Later in life, she attended conferences where she would hear about success stories with patients who received bone marrow transplants. She felt frustrated that there was so little attention being paid to the other side of SCD – her side – where transplants are not always successful. She did not want her voice to be lost.
Teonna participated on a panel for the ASH Clinical Practice Guidelines on SCD with another patient who had a positive transplant experience. She felt that it was important for the panel to hear about both outcomes.
Today, Teonna is 28 years and pursuing a clinical psychology degree. She takes on frequent speaking engagements to make sure her perspective is part of the SCD narrative. She is making sure her voice is heard.
Fouza Yusuf has a daughter with Sickle Cell Disease (SCD), and she has been involved in her care since the time she was a teenager until she went off to graduate school. She has continued to contribute to her daughter’s care into adulthood whenever she has a pain crisis or is admitted to the hospital.

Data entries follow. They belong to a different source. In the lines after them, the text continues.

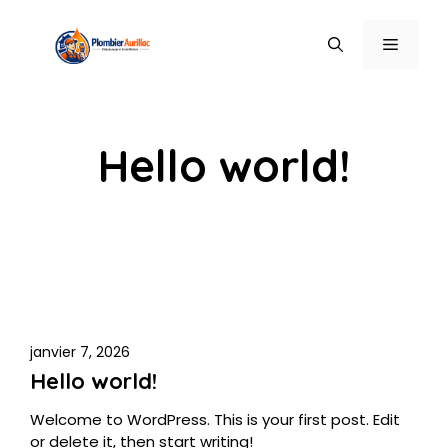
Aller
au
MENU
contenu
Hello world!
janvier 7, 2026
Hello world!
Welcome to WordPress. This is your first post. Edit
or delete it, then start writing!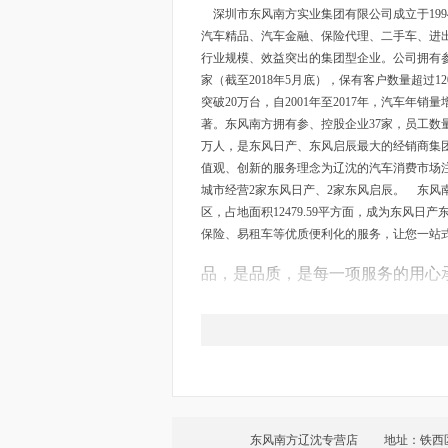
深圳市东风南方实业集团有限公司成立于199
汽车精品、汽车金融、保险代理、二手车、进
行业规模、效益突出的集团型企业。公司拥有参、
家（截至2018年5月底），保有客户数量超过
突破20万台，自2001年至2017年，汽车年销
著。东风南方拥有参、控股企业37家，员工数量1
万人，是东风日产、东风启辰最大的经销商集团
值观、创新的服务理念为辽沈的汽车消费市场
城市经营2家东风日产、2家东风启辰。 东风南
区，占地面积12479.59平方面，成为东风
保险、易租车等优质便利化的服务，让您一站
品，是品质，是每一项服务的用心
品，是品味，是每一位顾客的舒心
行，是执行，是每一个诉求的专业
行，是行动，是每一次价值创造的
东风南方辽沈专营店
地址：铁西
东风南方，以品为根本，以行为推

The transition from care as a pediatric patient to an adult has been difficult for Fouza’s daughter. There are a lot of changes that must take place when transitioning to adult care, and it’s important to prepare people living with SCD for the challenge. Fouza knows this firsthand. She and her daughter grappled with numerous access to care issues. While seen readily as a pediatric patient, during their first trip to the emergency room as an adult, Fouza and her daughter experienced a three-hour wait for care. She also dealt with insurance challenges when she turned 26 and was no longer allowed to remain on her mother’s insurance and had to find her own.
“Sometimes as a caregiver, you are in the role of an advocate and so when you take a patient to the hospital and they are in extreme pain, your role is to know what they are going through and to advocate for them,” Fouza said.
Part of that advocacy for Fouza included being a representative on a panel supporting the development of the ASH Clinical Practice Guidelines on SCD. She participated as a caregiver representative because she was looking for opportunities to make sure patients’ voices were reflected in guidance for physicians. There was one particular question in the guideline development process that dealt with opioids. “With the current climate of opioid abuse and all the media exposure around it – I did not want to see the guidelines limit opioid use by SCD patients and negatively impact those patients who rely on opioids for taking care of their pain.” Ultimately, she hopes that with a single set of guidelines for providers to follow, no matter where a patient is seen, the care the patient is getting becomes more consistent, regardless of age.